## WRITTEN TASK
Rewrite the text of every entry below with each "Respuestas" swapped for "Replies", and leave everything else unchanged. Don't include the pictures in your answer.

## GIVEN INFORMATION
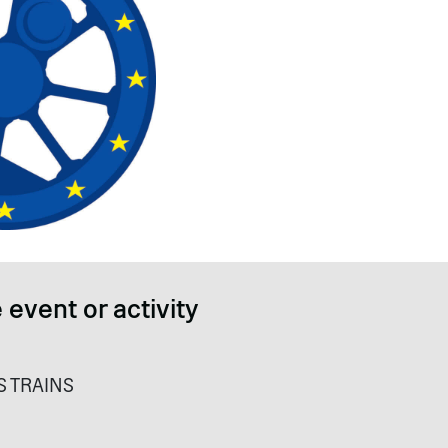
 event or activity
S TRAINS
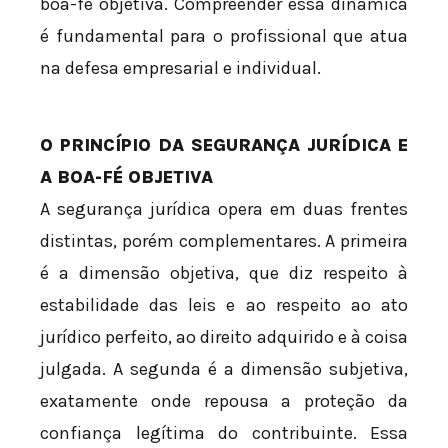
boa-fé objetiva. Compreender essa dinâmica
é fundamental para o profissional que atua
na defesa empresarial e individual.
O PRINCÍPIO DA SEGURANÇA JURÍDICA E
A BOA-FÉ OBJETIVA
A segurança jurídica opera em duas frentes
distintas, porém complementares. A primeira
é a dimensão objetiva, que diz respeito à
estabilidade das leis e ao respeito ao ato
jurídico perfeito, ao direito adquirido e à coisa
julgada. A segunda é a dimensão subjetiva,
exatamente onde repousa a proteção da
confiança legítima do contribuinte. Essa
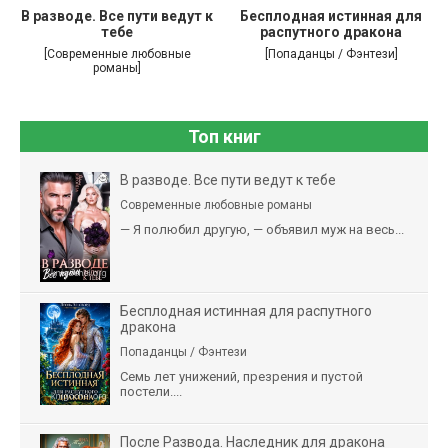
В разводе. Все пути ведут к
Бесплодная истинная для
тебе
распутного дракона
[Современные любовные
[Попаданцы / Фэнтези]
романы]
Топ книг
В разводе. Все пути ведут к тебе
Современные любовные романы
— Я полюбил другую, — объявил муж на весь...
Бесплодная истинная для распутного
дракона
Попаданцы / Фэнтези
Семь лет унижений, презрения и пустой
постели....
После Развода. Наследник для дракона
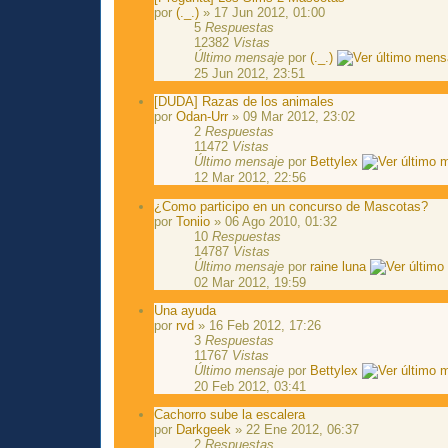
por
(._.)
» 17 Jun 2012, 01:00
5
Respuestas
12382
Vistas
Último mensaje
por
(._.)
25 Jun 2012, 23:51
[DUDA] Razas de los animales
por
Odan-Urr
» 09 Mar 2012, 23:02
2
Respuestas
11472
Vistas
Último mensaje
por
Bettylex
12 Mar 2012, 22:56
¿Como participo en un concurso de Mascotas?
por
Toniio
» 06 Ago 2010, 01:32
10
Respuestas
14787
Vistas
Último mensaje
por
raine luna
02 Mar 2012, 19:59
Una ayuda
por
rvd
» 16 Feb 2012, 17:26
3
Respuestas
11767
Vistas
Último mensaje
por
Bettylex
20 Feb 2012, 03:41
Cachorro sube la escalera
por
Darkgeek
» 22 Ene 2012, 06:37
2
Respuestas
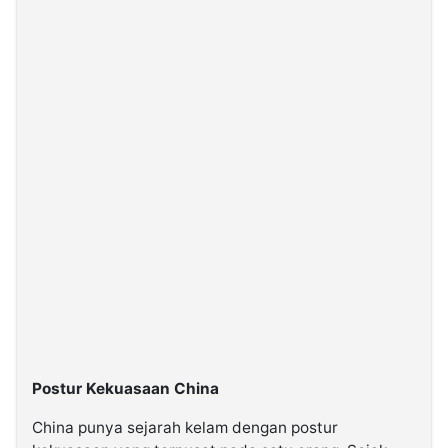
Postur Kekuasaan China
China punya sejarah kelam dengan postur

## OUTPUT BELOW
 event or activity
S TRAINS
boa-fé objetiva. Compreender essa dinâmica
é fundamental para o profissional que atua
na defesa empresarial e individual.
O PRINCÍPIO DA SEGURANÇA JURÍDICA E
A BOA-FÉ OBJETIVA
A segurança jurídica opera em duas frentes
distintas, porém complementares. A primeira
é a dimensão objetiva, que diz respeito à
estabilidade das leis e ao respeito ao ato
jurídico perfeito, ao direito adquirido e à coisa
julgada. A segunda é a dimensão subjetiva,
exatamente onde repousa a proteção da
confiança legítima do contribuinte. Essa
В разводе. Все пути ведут к
Бесплодная истинная для
тебе
распутного дракона
[Современные любовные
[Попаданцы / Фэнтези]
романы]
Топ книг
В разводе. Все пути ведут к тебе
Современные любовные романы
— Я полюбил другую, — объявил муж на весь...
Бесплодная истинная для распутного
дракона
Попаданцы / Фэнтези
Семь лет унижений, презрения и пустой
постели....
После Развода. Наследник для дракона
por
(._.)
» 17 Jun 2012, 01:00
5
Replies
12382
Vistas
Último mensaje
por
(._.)
25 Jun 2012, 23:51
[DUDA] Razas de los animales
por
Odan-Urr
» 09 Mar 2012, 23:02
2
Replies
11472
Vistas
Último mensaje
por
Bettylex
12 Mar 2012, 22:56
¿Como participo en un concurso de Mascotas?
por
Toniio
» 06 Ago 2010, 01:32
10
Replies
14787
Vistas
Último mensaje
por
raine luna
02 Mar 2012, 19:59
Una ayuda
por
rvd
» 16 Feb 2012, 17:26
3
Replies
11767
Vistas
Último mensaje
por
Bettylex
20 Feb 2012, 03:41
Cachorro sube la escalera
por
Darkgeek
» 22 Ene 2012, 06:37
2
Replies
Postur Kekuasaan China
China punya sejarah kelam dengan postur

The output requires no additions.